ISLAMABAD, Pakistan — Pakistani authorities said Friday that they plan to recommend criminal charges against the five Northern Virginia men recently arrested in this country, a development that could delay or prevent the men's handover to the United States.
The five have been in detention since their arrest two weeks ago, but they have not been criminally charged. A senior police official in the city of Sargodha, where the men were arrested, said Friday that investigators had concluded the five intended to join extremist organizations.
Police plan to recommend terrorism charges to the court once their investigation has concluded, said the official, Tahir Gujar. The decision on whether to prosecute ultimately will be made by the court.
Terror charges, if proven, could lead to lifetime prison sentences. A U.S. Embassy spokesman in Islamabad declined to comment on the developments and referred questions to the Justice Department.

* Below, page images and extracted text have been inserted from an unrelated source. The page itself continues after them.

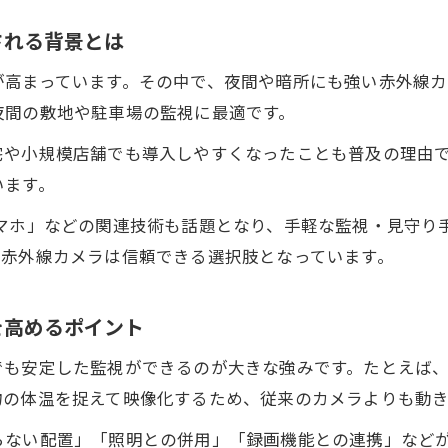
赤外線カメラアプリは防犯設備として使えるか
される背景とは
防犯設備と赤外線カメラアプリの違いと選び方
が高まっています。その中で、夜間や暗所にも強い赤外線
赤外線カメラアプリの実用性と防犯設備との比較
夜間の敷地や駐車場の監視に最適です。
赤外線カメラアプリ利用時の注意点と防犯設備活用
宅や小規模店舗でも導入しやすくなったことも普及の理由
防犯設備で赤外線カメラアプリを使う際のポイント
います。
スマホで試せる赤外線カメラの防犯活用法
スマホ」などの関連技術も話題となり、手軽な監視・見守り
防犯設備に役立つスマホ赤外線カメラの活用方法
、赤外線カメラは信頼できる選択肢となっています。
スマホ赤外線カメラで手軽に防犯設備を強化するコツ
お問い合わせはこちら
お問い合わせはこちら
赤外線カメラアプリとスマホでできる防犯設備の工夫
を高めるポイント
スマホの赤外線カメラで隠しカメラ対策を実践する方
でも安定した監視ができるのが大きな強みです。たとえば
赤外線カメラ画像をスマホで防犯設備に活かすテクニ
物の体温を捉えて映像化するため、従来のカメラよりも動
らない配置」「照明との併用」「録画機能との連携」など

U.S. officials have said that the men are likely to be deported to the United States, where they could face criminal prosecution.
The men, who range in age from 18 to 24, left the United States shortly after Thanksgiving without the knowledge of their parents, who later alerted authorities that they were missing. Pakistani police and intelligence officials have said the men — Ramy Zamzam, 22; Ahmed Minni, 20; Umar Chaudhry, 24; Waqar Khan, 22; and Aman Yemer, 18 — were in contact for months with a Taliban recruiter.
On Friday, a local court in Sargodha granted police 10 more days to hold the men for additional questioning. A police official, Amir Abbas, told the judge that the students had mentioned a Pakistani nuclear power plant in northwest Punjab province in a saved message in their joint e-mail account but said more evidence needed to be collected.
Officials say the men hoped to join al-Qaida and work with jihadist groups to battle U.S.-led forces across the border in Afghanistan, an aspiration that their D.C.-area friends and religious advisers have said they never detected.